START Document passage
Manual spot checks during maintenance. For probes that you dip rather than leave submerged — checking nutrient solution pH before a feeding, verifying pool ORP after adding chemicals — live mode turns the sensor card into a handheld meter display. Enable live mode, take your reading, save it, and disable live mode when you are done.
Troubleshooting
The Live button does not appear on my sensor card.
The Live button is only shown for on-demand sensor types: pH, electrical conductivity, ORP, dissolved oxygen, and generic analog inputs. Continuous sensors (temperature, humidity, CO2, pressure) do not show the button. If you expect to see it and it is missing, confirm the sensor's part type in the Configurator. Also check that your device is online — the Live button is hidden when the device is offline because enabling live mode requires the Pi to be reachable.
I enabled live mode but the reading is not updating any faster.
END Document passage
START Data listing
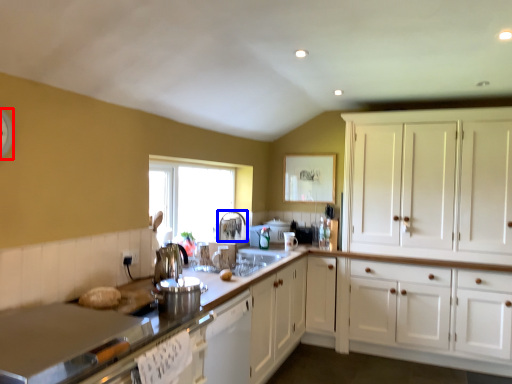
Question: Which point is further to the camera, clock (highlighted by a red box) or faucet (highlighted by a blue box)?

Choices:
 (A) clock
 (B) faucet

Answer: (B)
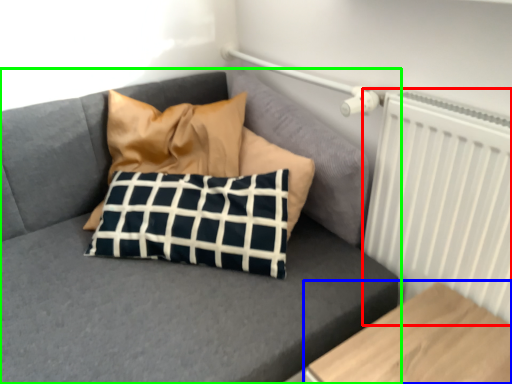
Question: Considering the real-world distances, which object is farthest from radiator (highlighted by a red box)? furniture (highlighted by a blue box) or studio couch (highlighted by a green box)?

Choices:
 (A) furniture
 (B) studio couch

Answer: (B)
END Data listing
* [Work request]: Please carry on the sensor live-mode guide from its last line.

* [Exercise result]:
There is a short delay between enabling live mode and the Pi picking up the change. The Pi checks for mode changes on a polling schedule — up to about 30 seconds may pass before the throttle gate reads the new setting from the cloud. Wait a moment and the stream should begin. If readings still do not update after a minute, check that the Pi is online and that the Node-RED flow was successfully deployed.
Live mode turned off by itself before 10 minutes.
If your browser tab went to sleep, lost focus for an extended time, or your internet connection briefly dropped, the dashboard-side countdown may have triggered an early revert. The Pi independently enforces the 10-minute limit as well. In both cases, simply enable live mode again. There is no limit to how many live sessions you can start back-to-back.
The reading updates during live mode but values look wrong.
Live mode only changes how often readings are published — it does not change how the sensor is sampled or calibrated. If values look incorrect in live mode, they will look the same in monitoring mode. Check sensor placement, probe condition, and calibration settings in the Configurator.
The Save button copies to clipboard but nothing appears in the Activity Timeline.
The Save button fires a background log write to the cloud. If you are on a slow or intermittent connection, the log entry may be delayed. Pull down to refresh the Activity Timeline page or wait a minute. Clipboard copy is local and always works regardless of connectivity.
Live mode is not available on my plan.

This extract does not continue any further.